Passage
==*==
The Light and How to Swing It: It's all intellect's fault

Paladins have an incredible amount of what I call 'support' spells: things that aren't part of your rotation but provide us with quite a bit of flexibility. All of our 'Hand of X' spells would fall into this category, along with several other unique abilities that set us apart from other healers. Our healing toolbox has also expanded significantly, with Sacred Shield and Beacon of Light completely redefining how a holy paladin heals in WotLK. My actions bars are filled with macros and various support spells that I may need on a moment's notice.
Even with the sheer number of abilities that paladins have to deal with different situations, we are left with only two true healing spells to rely on. Holy Light and Flash of Light are our workhorses, with nearly all of our actual healing coming from one or the other. Holy Light provides us with an essentially infinite source of throughput (see the above graph from Valithria Dreamwalker), while Flash of Light's efficiency gives us a longevity that has other healers green with envy. Trying to reconcile the difference between these two paradigms, massive throughput vs persistent longevity, is one of the most intensely discussed topics in the holy paladin community. Read on for my thoughts on the topic.
==*==
The request
Repeat the holy paladin passage word for word, starting at "Paladins have an" and ending at "a moment's notice.".
==*==
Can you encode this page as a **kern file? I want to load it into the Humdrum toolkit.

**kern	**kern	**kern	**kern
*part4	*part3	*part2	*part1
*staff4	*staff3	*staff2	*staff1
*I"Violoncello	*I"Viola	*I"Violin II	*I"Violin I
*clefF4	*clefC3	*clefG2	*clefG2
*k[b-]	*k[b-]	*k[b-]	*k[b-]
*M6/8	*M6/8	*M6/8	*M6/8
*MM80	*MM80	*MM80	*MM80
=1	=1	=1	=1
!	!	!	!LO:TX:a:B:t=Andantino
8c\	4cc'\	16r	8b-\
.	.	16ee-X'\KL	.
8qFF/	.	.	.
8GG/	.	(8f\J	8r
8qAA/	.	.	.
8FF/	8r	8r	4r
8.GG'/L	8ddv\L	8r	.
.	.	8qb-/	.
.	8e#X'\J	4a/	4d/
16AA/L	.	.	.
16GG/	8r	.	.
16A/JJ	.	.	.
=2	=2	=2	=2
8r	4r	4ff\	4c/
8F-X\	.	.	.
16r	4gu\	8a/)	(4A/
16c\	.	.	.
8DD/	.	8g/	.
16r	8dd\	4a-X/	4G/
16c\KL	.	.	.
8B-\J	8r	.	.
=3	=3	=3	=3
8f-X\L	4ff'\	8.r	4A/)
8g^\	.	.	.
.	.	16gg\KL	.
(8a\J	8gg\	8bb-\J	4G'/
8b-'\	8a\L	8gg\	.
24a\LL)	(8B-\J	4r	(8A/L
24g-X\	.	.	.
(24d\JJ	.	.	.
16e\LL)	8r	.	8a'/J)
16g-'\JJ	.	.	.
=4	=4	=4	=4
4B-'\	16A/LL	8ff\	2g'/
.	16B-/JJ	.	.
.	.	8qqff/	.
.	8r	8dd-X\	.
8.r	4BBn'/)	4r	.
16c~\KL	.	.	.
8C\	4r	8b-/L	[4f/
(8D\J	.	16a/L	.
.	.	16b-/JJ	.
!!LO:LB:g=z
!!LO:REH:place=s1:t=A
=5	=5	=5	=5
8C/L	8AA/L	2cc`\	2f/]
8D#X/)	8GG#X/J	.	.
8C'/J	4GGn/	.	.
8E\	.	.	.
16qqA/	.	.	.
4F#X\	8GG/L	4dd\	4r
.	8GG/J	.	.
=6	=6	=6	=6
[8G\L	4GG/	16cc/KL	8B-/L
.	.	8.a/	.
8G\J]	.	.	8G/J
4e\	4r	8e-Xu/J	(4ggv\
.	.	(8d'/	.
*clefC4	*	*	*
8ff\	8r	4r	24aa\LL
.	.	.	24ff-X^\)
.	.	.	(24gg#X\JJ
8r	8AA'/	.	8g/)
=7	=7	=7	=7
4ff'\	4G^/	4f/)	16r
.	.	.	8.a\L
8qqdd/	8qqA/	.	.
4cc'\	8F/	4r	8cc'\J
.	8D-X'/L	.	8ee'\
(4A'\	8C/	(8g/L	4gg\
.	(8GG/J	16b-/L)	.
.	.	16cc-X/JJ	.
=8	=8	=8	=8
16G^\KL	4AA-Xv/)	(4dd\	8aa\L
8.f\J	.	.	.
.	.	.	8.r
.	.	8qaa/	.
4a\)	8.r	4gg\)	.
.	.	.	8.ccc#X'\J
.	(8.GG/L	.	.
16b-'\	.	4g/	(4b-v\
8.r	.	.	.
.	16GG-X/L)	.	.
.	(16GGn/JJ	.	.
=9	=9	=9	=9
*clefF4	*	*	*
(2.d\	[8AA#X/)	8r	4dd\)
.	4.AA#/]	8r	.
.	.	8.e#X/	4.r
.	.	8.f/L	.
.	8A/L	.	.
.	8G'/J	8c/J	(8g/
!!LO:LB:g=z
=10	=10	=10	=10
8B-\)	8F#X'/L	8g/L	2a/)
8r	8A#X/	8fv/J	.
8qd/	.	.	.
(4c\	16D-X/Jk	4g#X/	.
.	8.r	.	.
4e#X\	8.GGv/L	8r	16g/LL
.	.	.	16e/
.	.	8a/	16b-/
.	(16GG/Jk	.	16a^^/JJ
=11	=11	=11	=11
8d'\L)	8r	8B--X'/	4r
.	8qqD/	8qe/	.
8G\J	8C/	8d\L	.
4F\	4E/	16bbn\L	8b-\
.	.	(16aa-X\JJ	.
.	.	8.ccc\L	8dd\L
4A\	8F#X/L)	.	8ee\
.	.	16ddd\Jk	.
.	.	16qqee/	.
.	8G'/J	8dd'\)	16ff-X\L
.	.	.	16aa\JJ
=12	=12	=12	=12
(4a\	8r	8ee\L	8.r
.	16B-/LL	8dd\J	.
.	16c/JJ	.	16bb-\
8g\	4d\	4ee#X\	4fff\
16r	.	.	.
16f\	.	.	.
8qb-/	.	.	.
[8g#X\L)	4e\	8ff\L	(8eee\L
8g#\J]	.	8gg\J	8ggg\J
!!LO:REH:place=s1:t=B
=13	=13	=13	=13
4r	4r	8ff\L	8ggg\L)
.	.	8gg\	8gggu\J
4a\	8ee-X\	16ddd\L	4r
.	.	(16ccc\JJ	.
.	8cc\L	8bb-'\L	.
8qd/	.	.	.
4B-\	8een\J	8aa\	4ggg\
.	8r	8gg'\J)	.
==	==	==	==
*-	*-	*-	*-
==*==
Exercise response
Paladins have an incredible amount of what I call 'support' spells: things that aren't part of your rotation but provide us with quite a bit of flexibility. All of our 'Hand of X' spells would fall into this category, along with several other unique abilities that set us apart from other healers. Our healing toolbox has also expanded significantly, with Sacred Shield and Beacon of Light completely redefining how a holy paladin heals in WotLK. My actions bars are filled with macros and various support spells that I may need on a moment's notice.